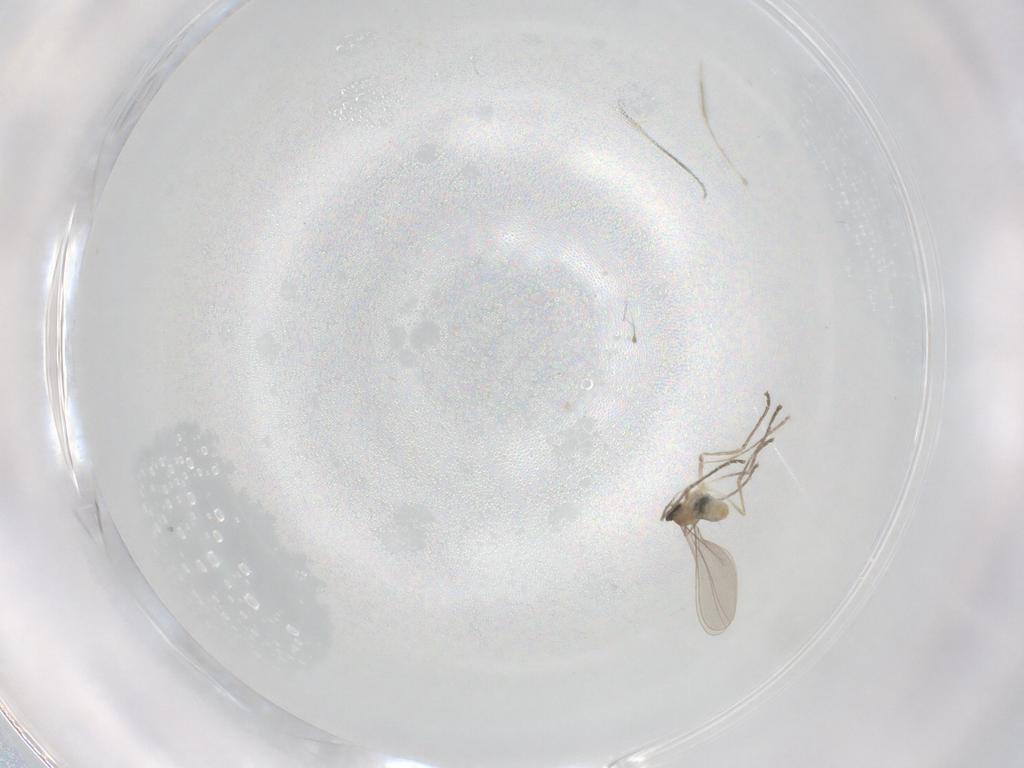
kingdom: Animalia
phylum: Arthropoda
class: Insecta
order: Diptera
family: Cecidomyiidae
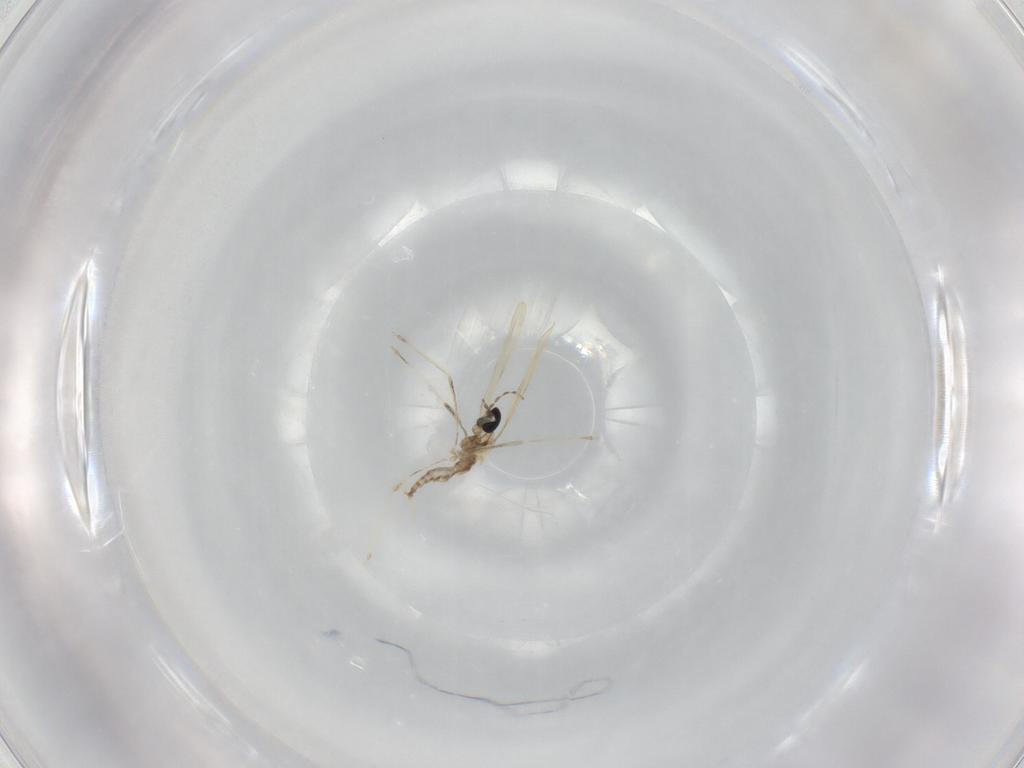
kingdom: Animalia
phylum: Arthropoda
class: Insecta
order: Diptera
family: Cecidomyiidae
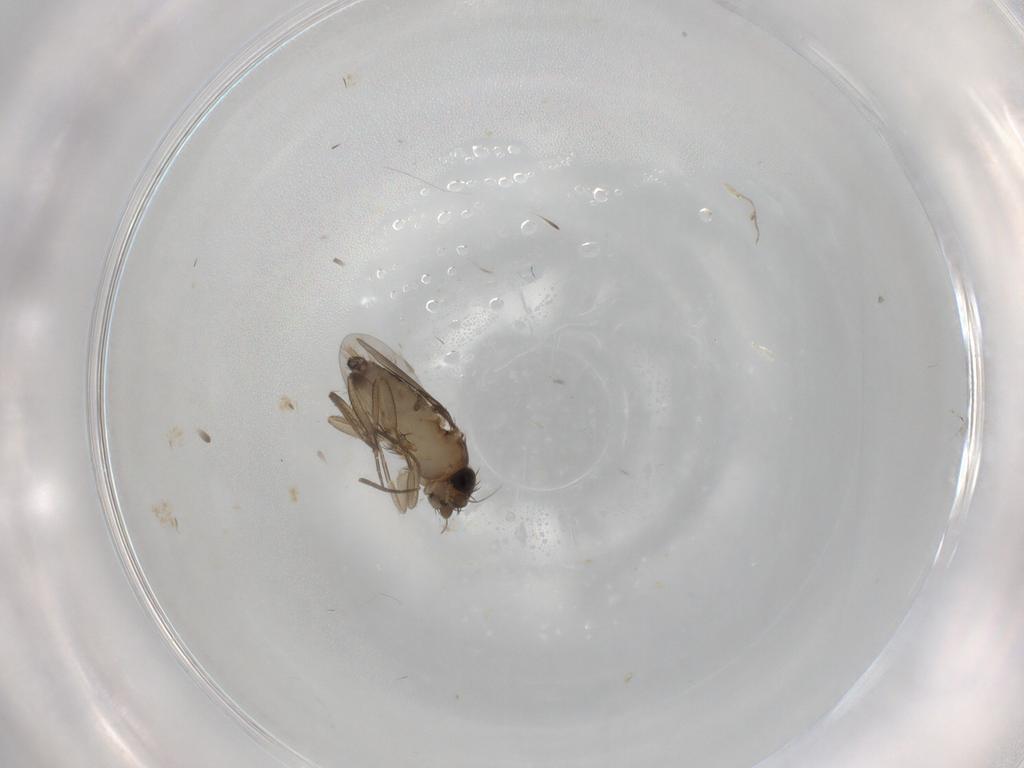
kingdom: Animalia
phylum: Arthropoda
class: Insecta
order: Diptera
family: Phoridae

━━━━━━━━

▶ **OBJECTIVE**
Return every classification line from the three records above, unchanged and in the same order. Leave the pictures out.

▶ **COMPLETED TASK**
kingdom: Animalia
phylum: Arthropoda
class: Insecta
order: Diptera
family: Cecidomyiidae
kingdom: Animalia
phylum: Arthropoda
class: Insecta
order: Diptera
family: Cecidomyiidae
kingdom: Animalia
phylum: Arthropoda
class: Insecta
order: Diptera
family: Phoridae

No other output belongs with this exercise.